Requirement A:
In the Mathematica solution excerpt, reproduce the passage starting at "Taking the second" and ending at "JacobiSN[1 + t, -1])".
Requirement B:
According to the Mathematica solution excerpt, in terms of what functions can the equation z''[t] + 1/2 z[t]^3 + d z[t] == 0 be solved?

Document excerpt:

Even though Mathematica cannot solve straightforwardly the original system we can get the symbolic solutions with a little bit smarter approach. Let's observe that we can get rid of x'[t] and x''[t] from the system by changing variables y -> z[t] == k - c y[t], thus z'[t] == -c y'[t] and z''[t] == -c y''[t] therefore x''[t] == (k - c y[t]) y'[t] implies that x''[t] == -1/c z[t] z'[t], integrating it we get c x'[t] + 1/2 z[t]^2 + d == 0, where d is a constant of integration. Inserting this into the second equation yields

    z''[t] + 1/2 z[t]^3 + d z[t] == 0

This equation can be solved in terms of Jacobi elliptic functions:

sols = z[t] /. DSolve[{z''[t] + 1/2 z[t]^3 + d z[t] == 0}, {z[t]}, {t}]

enter image description here

Recalling that z[t] == k - c y[t] we can easily figure out periodic-like behaviour of y[t] found in numerical calculations. In order to get x[t] we need inserting y[t] into the original system, then integrating with respect to t. It seems that we should work with appropriate initial conditions y[0] and y'[0] and choose adequate branches of solutions. Then various special cases could clarify the overall behaviour of the system, let's consider a special case.

 sd041 = FullSimplify[sols /. {d -> 0, C[1] -> 4, C[2] -> 1}, t > 0]
{-2 JacobiSN[1 + t, -1], 2 JacobiSN[1 + t, -1]}

Taking the second equation of the original system we can get x'[t] (assuming c == 1 and k == 1):

FullSimplify[ D[ sd041[[1]], {t, 2}]/(1 - sd041[[1]]), t > 0]
(4 JacobiSN[1 + t, -1]^3)/(1 + 2 JacobiSN[1 + t, -1])

Dataset entries:

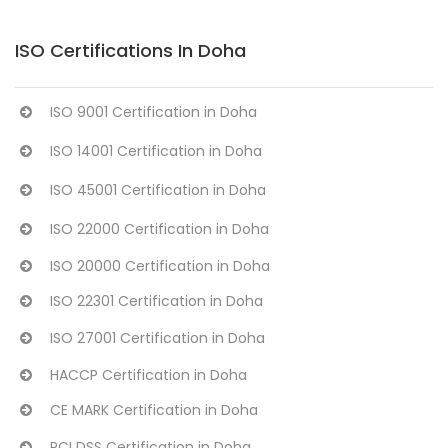
ISO Certifications In Doha
ISO 9001 Certification in Doha
ISO 14001 Certification in Doha
ISO 45001 Certification in Doha
ISO 22000 Certification in Doha
ISO 20000 Certification in Doha
ISO 22301 Certification in Doha
ISO 27001 Certification in Doha
HACCP Certification in Doha
CE MARK Certification in Doha
PCI DSS Certification in Doha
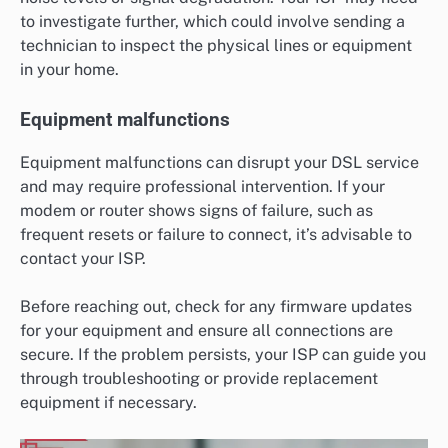
to investigate further, which could involve sending a
technician to inspect the physical lines or equipment
in your home.
Equipment malfunctions
Equipment malfunctions can disrupt your DSL service
and may require professional intervention. If your
modem or router shows signs of failure, such as
frequent resets or failure to connect, it’s advisable to
contact your ISP.
Before reaching out, check for any firmware updates
for your equipment and ensure all connections are
secure. If the problem persists, your ISP can guide you
through troubleshooting or provide replacement
equipment if necessary.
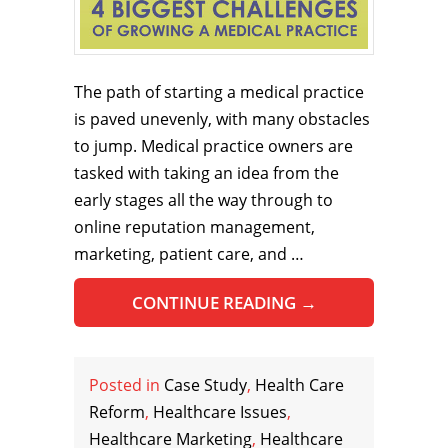
The path of starting a medical practice
is paved unevenly, with many obstacles
to jump. Medical practice owners are
tasked with taking an idea from the
early stages all the way through to
online reputation management,
marketing, patient care, and …
CONTINUE READING
→
Posted in
Case Study
,
Health Care
Reform
,
Healthcare Issues
,
Healthcare Marketing
,
Healthcare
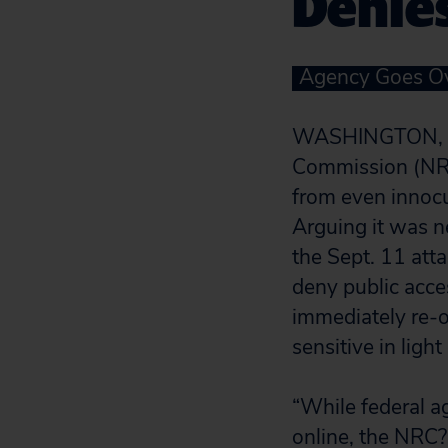
Denies
Agency Goes Ov
WASHINGTON, D.
Commission (NRC)
from even innocu
Arguing it was ne
the Sept. 11 att
deny public acces
immediately re-
sensitive in ligh
“While federal a
online, the NRC?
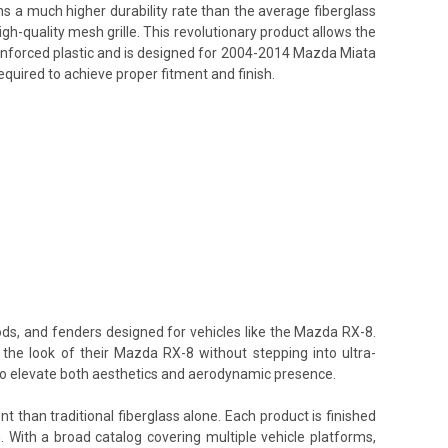
ins a much higher durability rate than the average fiberglass
h-quality mesh grille. This revolutionary product allows the
reinforced plastic and is designed for 2004-2014 Mazda Miata
equired to achieve proper fitment and finish.
ods, and fenders designed for vehicles like the Mazda RX-8.
 the look of their Mazda RX-8 without stepping into ultra-
 to elevate both aesthetics and aerodynamic presence.
t than traditional fiberglass alone. Each product is finished
. With a broad catalog covering multiple vehicle platforms,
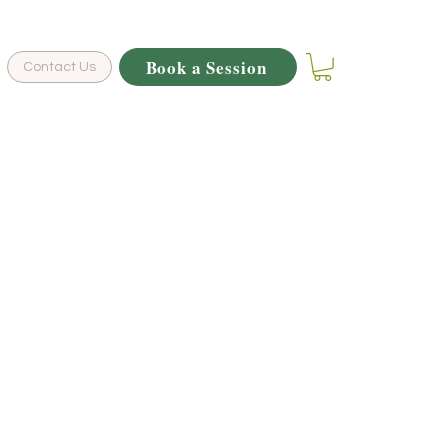
Book a Session
Contact Us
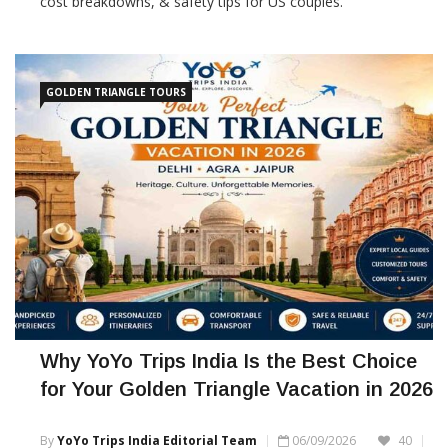
cost breakdowns, & safety tips for US couples.
GOLDEN TRIANGLE TOURS
Why YoYo Trips India Is the Best Choice
for Your Golden Triangle Vacation in 2026
By
YoYo Trips India Editorial Team
06/09/2026
40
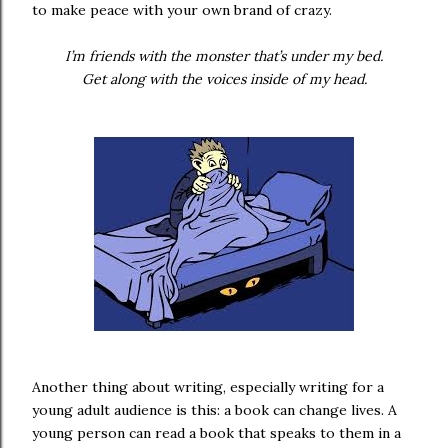
to make peace with your own brand of crazy.
I’m friends with the monster that’s under my bed.
Get along with the voices inside of my head.
Another thing about writing, especially writing for a
young adult audience is this: a book can change lives. A
young person can read a book that speaks to them in a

Exercise output A:
Taking the second equation of the original system we can get x'[t] (assuming c == 1 and k == 1):

FullSimplify[ D[ sd041[[1]], {t, 2}]/(1 - sd041[[1]]), t > 0]
(4 JacobiSN[1 + t, -1]^3)/(1 + 2 JacobiSN[1 + t, -1])

Exercise output B:
Jacobi elliptic functions.